◆ **Texto da página**:
Numa primeira fase da colonização, a resistência dos povos indígenas no Nordeste, não permitiu
que a Jurema, enquanto árvore sagrada, fosse conhecida, em seus usos e significados, não sendo assim
documentada pelos colonizadores e estrangeiros.
Numa segunda fase histórica a Jurema representa um
elemento ritual ligado à própria resistência armada dos povos indígenas ou à guerra empreendida contra
inimigos inclusive em suas alianças. Ainda nesta fase na qual a Jurema começa a ser documentada, seu
significado ainda não é entendido, mas seu uso já é motivo de repressão, prisão e morte de índios.
Na
medida em que avança o rolo compressor da colonização a Jurema assume um lugar central na
religiosidade popular, não só indígena regional – Toré / Catimbó. Diante do componente negro a Jurema
garante seu reconhecimento, como entidade (espírito, divindade, cabocla) autóctone, “dona da terra”.
Nas últimas décadas é no contexto da Umbanda, religião nascente e em pleno processo de
sistematização e de expansão nacional, que a Jurema é integrada na cosmologia sagrada, no panteão da
religião nacional. Constatamos as “Linhas da Jurema”, dentre as linhagens e filiações religiosas da
Umbanda.

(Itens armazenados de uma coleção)

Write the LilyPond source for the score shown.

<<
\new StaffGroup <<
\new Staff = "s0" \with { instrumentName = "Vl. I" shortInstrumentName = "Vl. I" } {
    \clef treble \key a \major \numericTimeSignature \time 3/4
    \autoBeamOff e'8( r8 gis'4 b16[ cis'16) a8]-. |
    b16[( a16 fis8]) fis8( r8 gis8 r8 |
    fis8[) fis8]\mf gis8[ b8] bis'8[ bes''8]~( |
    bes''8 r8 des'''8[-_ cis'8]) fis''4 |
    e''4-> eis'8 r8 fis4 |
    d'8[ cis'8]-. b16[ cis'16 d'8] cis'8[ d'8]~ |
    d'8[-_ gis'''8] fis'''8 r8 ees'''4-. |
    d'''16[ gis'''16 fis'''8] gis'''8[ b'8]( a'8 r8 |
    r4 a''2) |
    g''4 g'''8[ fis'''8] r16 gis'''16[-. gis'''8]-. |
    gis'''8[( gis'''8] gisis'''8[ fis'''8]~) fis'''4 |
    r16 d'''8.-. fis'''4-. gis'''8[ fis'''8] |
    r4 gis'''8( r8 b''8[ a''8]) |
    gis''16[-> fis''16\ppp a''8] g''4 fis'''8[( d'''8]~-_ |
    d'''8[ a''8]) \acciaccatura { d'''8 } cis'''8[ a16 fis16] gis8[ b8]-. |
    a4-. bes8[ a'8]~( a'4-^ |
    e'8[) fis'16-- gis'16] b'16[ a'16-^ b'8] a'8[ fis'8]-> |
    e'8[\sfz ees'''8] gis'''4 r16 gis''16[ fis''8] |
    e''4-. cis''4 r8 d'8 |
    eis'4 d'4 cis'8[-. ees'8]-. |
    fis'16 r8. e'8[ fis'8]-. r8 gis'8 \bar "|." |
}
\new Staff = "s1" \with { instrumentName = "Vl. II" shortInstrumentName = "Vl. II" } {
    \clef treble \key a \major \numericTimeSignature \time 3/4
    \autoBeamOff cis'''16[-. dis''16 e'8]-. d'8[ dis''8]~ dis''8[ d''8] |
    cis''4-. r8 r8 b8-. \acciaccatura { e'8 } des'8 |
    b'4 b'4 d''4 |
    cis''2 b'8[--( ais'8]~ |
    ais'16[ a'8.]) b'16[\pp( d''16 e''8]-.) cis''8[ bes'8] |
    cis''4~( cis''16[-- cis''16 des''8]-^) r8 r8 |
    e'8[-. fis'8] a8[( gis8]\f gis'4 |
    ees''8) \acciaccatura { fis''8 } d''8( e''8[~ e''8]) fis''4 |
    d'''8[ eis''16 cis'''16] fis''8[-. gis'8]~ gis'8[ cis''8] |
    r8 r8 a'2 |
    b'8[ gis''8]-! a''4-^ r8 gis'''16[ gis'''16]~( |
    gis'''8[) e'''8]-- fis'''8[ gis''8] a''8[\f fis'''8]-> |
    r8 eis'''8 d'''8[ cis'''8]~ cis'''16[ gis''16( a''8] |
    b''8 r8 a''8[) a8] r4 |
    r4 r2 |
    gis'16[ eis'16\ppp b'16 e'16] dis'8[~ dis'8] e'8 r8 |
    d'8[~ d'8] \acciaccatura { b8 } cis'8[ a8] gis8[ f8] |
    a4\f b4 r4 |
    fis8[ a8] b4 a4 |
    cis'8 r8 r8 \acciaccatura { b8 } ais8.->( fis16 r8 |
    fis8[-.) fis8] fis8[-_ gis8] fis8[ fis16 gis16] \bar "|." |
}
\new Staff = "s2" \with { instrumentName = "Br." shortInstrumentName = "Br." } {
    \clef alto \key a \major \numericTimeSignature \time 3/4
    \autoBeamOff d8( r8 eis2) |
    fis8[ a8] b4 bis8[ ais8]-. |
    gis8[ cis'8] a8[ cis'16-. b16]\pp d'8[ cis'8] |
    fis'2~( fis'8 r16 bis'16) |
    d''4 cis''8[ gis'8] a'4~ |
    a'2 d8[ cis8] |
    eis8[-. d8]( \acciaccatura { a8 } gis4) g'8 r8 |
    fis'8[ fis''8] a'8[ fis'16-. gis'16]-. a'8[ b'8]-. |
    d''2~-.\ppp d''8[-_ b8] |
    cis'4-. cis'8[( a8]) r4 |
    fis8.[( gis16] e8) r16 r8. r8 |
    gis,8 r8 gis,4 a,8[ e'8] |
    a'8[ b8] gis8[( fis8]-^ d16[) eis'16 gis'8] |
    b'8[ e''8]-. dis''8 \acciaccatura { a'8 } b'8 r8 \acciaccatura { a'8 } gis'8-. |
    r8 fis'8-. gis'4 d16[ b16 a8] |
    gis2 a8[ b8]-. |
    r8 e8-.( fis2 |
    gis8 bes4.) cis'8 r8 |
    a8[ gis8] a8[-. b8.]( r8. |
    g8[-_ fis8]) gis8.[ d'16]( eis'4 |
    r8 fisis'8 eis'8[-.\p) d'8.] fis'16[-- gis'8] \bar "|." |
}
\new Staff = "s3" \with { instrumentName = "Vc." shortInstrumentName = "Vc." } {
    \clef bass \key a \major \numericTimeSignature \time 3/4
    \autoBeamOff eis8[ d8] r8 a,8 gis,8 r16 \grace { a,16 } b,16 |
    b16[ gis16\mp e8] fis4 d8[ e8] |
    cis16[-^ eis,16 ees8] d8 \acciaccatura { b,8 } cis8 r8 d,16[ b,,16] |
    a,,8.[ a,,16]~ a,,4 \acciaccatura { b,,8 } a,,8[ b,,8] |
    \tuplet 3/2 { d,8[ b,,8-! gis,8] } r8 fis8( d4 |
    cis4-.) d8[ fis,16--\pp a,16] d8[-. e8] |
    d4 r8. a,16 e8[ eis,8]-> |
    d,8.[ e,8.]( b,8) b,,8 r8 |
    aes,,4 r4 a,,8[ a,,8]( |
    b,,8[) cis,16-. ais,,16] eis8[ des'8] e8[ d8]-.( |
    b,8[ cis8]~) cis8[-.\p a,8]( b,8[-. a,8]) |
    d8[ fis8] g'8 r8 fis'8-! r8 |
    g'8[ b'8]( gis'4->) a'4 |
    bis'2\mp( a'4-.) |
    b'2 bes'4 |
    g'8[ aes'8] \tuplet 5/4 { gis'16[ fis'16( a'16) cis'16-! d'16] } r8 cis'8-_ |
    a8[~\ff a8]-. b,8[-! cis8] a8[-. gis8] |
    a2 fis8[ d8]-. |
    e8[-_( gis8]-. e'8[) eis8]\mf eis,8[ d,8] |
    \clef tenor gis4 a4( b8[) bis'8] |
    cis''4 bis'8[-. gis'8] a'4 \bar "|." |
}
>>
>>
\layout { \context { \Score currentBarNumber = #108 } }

◆ **Tarefas a realizar**:
• 1. Responda às perguntas abaixo com base no texto sobre a Jurema.
(a) O que não permitiu que a Jurema fosse conhecida na primeira fase da colonização?
(b) Na segunda fase histórica, o uso da Jurema já era motivo de quê?
(c) Em qual religião a Jurema é integrada na cosmologia sagrada nas últimas décadas?
• 2. Segundo o texto sobre a Jurema, por que a Jurema não foi documentada pelos colonizadores e estrangeiros na primeira fase da colonização?

◆ **Soluções comentadas**:
• 1.
(a) A resistência dos povos indígenas no Nordeste.
(b) De repressão, prisão e morte de índios.
(c) Na Umbanda.

• 2. Porque a resistência dos povos indígenas no Nordeste não permitiu que a Jurema, enquanto árvore sagrada, fosse conhecida em seus usos e significados.